• What the task requires: Using the records below, copy exactly the part that opens with the line holding "Identify the document elements. Format: label text..." and closes with the line holding "Identify the document elements. Format: label [x1, y1, x2, y2].", minus the pictures.

(Material to process)

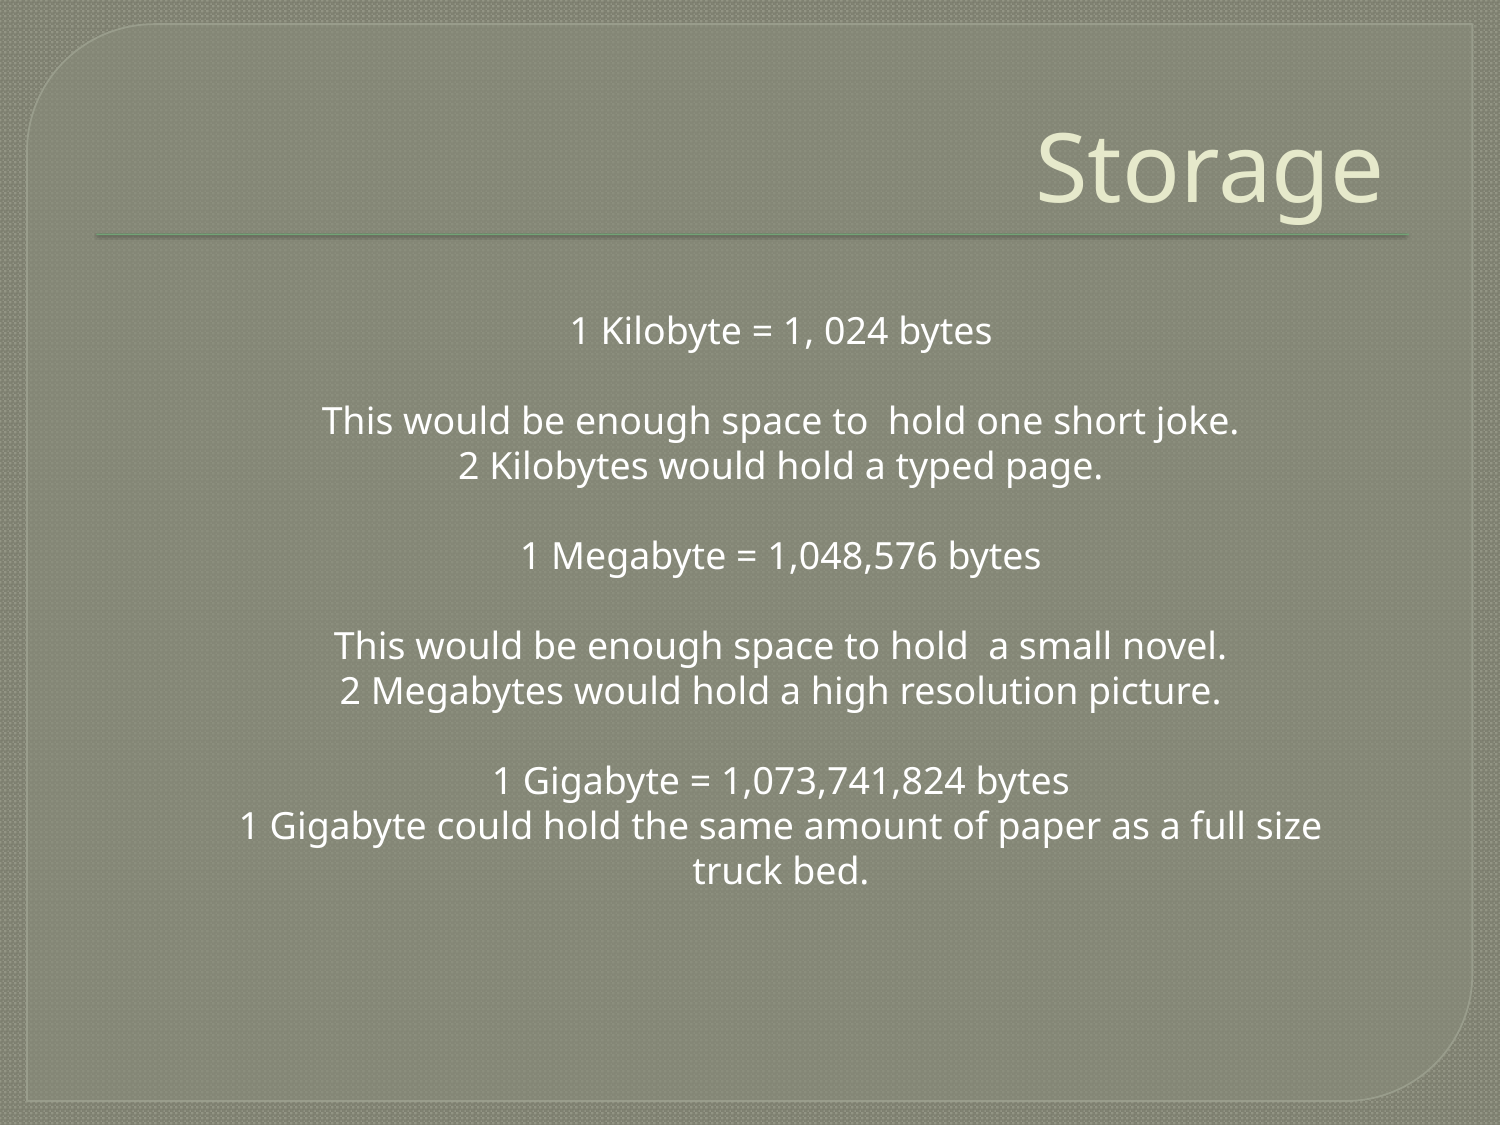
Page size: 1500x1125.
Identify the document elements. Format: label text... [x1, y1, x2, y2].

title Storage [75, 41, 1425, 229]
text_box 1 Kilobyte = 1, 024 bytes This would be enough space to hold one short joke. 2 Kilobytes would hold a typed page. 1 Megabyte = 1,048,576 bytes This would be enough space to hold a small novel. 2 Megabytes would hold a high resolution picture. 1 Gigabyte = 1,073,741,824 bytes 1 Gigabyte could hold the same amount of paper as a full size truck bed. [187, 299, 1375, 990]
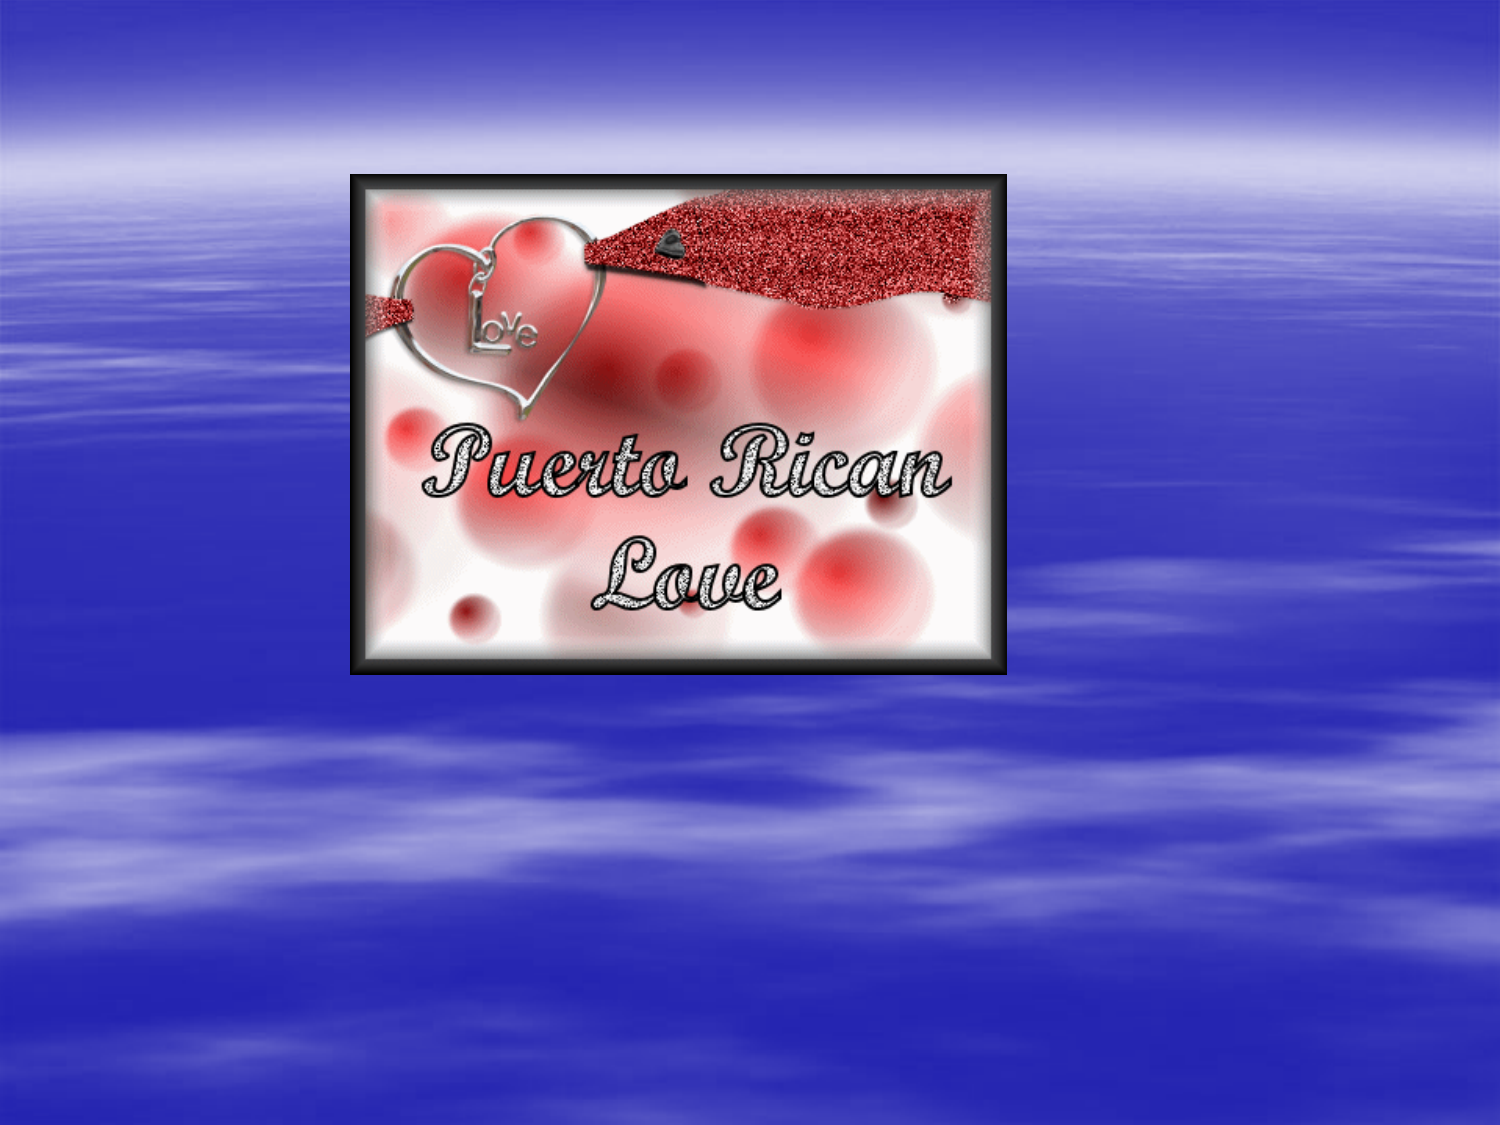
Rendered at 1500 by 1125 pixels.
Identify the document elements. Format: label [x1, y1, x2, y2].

(End Material to process)
(Material to process)

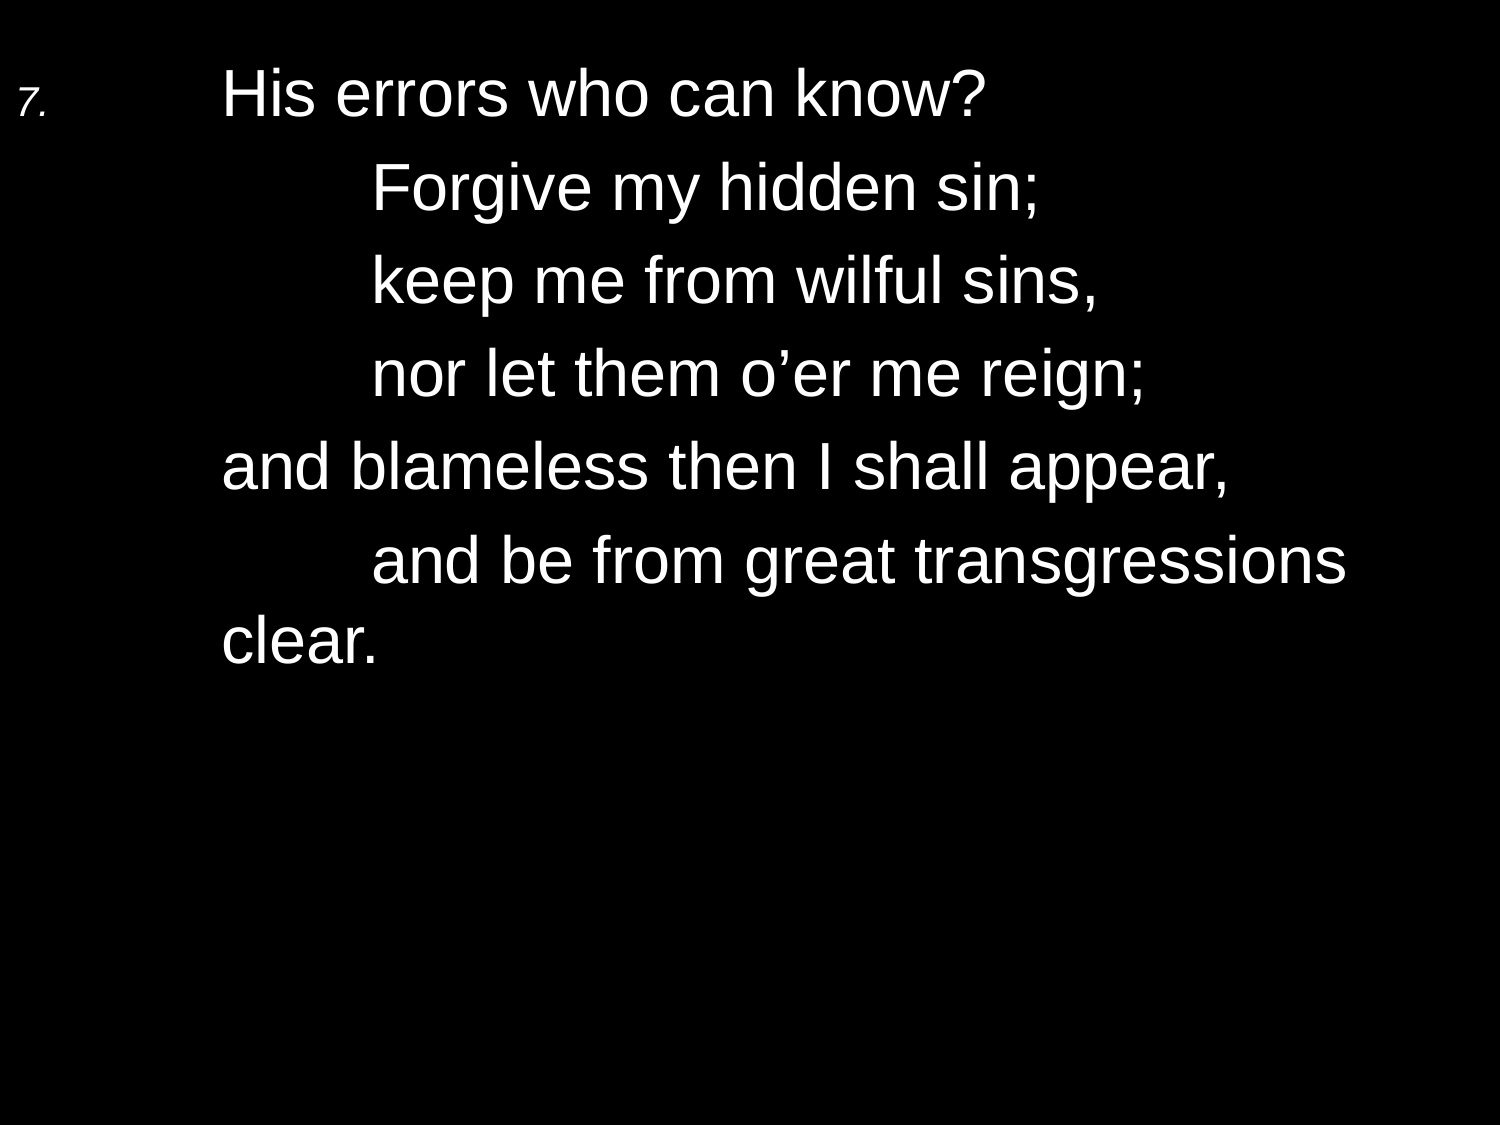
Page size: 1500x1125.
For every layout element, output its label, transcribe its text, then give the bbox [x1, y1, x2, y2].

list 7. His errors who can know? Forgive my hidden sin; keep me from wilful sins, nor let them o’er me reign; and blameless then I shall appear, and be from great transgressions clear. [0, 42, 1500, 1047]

(End Material to process)

• Result below:
Identify the document elements. Format: label text... [x1, y1, x2, y2].

title Storage [75, 41, 1425, 229]
text_box 1 Kilobyte = 1, 024 bytes This would be enough space to hold one short joke. 2 Kilobytes would hold a typed page. 1 Megabyte = 1,048,576 bytes This would be enough space to hold a small novel. 2 Megabytes would hold a high resolution picture. 1 Gigabyte = 1,073,741,824 bytes 1 Gigabyte could hold the same amount of paper as a full size truck bed. [187, 299, 1375, 990]
Rendered at 1500 by 1125 pixels.
Identify the document elements. Format: label [x1, y1, x2, y2].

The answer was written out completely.